Gurnaik Johal and Sarah Hall: Writers Braving the Elements
April 30, 6:00 pm
April 30, 6:00 pm
Blending political satire with ecological parable, Gurnaik Johal’s bold, capacious debut novel Saraswati finds the lives of seven individuals transformed, as an ancient sacred river springs back to life in a rapidly changing contemporary India.
Vital and audacious, Sarah Hall’s latest novel Helm is the elemental tale of a unique life force – a ferocious, mischievous wind, the subject of folklore and wonder, who has blasted the landscape of the Eden Valley since the very dawn of time. The novel also lays out the relationship between nature and people, neither of whom can weather life without the other.

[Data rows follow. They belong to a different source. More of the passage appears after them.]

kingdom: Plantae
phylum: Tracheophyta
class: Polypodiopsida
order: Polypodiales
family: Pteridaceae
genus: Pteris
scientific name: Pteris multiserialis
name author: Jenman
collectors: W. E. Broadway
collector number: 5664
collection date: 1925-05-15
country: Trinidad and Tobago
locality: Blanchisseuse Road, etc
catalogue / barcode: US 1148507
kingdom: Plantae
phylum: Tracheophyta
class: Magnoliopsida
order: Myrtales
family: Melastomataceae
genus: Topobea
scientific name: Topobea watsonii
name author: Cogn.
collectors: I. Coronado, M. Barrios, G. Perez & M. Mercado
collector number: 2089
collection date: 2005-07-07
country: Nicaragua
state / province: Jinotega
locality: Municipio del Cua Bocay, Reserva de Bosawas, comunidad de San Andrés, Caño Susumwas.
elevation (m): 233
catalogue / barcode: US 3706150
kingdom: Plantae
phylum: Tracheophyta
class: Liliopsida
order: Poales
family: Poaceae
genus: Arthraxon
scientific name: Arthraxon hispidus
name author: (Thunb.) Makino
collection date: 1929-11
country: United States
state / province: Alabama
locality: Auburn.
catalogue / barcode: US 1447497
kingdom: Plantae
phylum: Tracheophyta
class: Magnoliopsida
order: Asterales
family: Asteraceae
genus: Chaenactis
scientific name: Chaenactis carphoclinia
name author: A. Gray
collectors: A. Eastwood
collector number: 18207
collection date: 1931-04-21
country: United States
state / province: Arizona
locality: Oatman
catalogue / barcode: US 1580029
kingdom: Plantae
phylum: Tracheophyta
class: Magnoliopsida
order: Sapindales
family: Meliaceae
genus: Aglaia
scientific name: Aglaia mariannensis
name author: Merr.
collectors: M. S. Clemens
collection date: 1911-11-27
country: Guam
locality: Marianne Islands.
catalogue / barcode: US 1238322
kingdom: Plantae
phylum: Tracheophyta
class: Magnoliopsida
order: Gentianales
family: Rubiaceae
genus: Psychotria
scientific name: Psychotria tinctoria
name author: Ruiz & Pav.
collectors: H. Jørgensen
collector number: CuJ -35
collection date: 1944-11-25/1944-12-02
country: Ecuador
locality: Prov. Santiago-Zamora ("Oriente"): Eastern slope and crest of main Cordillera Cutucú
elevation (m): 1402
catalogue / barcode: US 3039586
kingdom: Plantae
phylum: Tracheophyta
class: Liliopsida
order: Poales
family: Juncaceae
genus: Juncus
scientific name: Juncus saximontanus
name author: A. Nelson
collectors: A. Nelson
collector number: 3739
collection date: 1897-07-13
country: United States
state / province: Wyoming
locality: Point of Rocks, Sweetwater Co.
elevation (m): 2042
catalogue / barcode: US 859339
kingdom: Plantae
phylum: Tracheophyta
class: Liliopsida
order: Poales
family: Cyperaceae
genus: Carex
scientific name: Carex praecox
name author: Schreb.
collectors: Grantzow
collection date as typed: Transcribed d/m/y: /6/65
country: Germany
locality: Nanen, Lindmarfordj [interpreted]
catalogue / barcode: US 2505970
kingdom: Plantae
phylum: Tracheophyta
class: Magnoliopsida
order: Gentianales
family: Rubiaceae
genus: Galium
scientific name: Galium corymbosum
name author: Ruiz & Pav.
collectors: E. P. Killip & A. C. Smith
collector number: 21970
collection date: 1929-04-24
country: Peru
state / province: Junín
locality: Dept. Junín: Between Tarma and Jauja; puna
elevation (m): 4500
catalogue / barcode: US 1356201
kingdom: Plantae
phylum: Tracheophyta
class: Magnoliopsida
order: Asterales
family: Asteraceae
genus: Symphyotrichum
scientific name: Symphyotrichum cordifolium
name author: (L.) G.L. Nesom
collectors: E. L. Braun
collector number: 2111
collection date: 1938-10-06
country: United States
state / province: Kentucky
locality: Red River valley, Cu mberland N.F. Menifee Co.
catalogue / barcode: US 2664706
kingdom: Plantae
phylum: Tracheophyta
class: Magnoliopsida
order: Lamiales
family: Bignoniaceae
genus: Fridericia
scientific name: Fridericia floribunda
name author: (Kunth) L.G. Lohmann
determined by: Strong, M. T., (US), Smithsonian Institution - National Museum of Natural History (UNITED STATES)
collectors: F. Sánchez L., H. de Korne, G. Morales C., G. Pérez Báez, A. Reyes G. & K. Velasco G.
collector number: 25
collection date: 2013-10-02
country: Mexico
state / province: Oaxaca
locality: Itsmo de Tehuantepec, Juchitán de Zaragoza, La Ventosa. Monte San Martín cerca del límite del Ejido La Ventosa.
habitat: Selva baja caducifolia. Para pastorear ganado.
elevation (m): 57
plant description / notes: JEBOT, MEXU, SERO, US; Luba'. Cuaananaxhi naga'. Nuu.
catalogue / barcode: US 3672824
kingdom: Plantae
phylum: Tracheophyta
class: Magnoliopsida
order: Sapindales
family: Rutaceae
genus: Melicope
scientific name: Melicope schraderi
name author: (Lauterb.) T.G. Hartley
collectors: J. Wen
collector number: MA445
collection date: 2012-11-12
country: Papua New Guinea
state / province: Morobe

Join us for an evening of readings and conversation, chaired by Caoilinn Hughes. Talking points will span geographies, generations and geological time as we examine the dependence and discord between humans and the nature that surrounds us, and the power of literature in helping us to understand our world.
Event Schedule
6:00pm: Pre-event socialising and networking
A cash bar will be available for refreshments.
6:15pm: Event begins
7:30pm: Event ends

Gurnaik Johal is a writer from West London. His 2022 collection We Move won the Somerset Maugham Award and the Tata Literature Live! Prize. Its opening story won the Galley Beggar Short Story Prize. Saraswati is his debut novel.
Sarah Hall has twice been nominated for the Man Booker Prize and is the award-winning author of seven novels and three short-story collections. Notably, she is the only author to win the BBC National Short Story Award twice – first in 2013 with ‘Mrs Fox’ and again in 2020 with ‘The Grotesques’.
Caoilinn Hughes’s latest novel is The Alternatives, a New York Times Editor’s Choice. She is the author of The Wild Laughter, which won the Royal Society of Literature’s Encore Award, and Orchid & the Wasp, which won the Collyer Bristow Prize and was longlisted for the International Dublin Literary Award. Her short stories have won the Irish Book Awards’ Story of the Year, The Moth Short Story Prize, and an O. Henry Prize. She was recently an Oscar Wilde Writer Fellow at Trinity College Dublin and a Cullman Center Fellow at New York Public Library.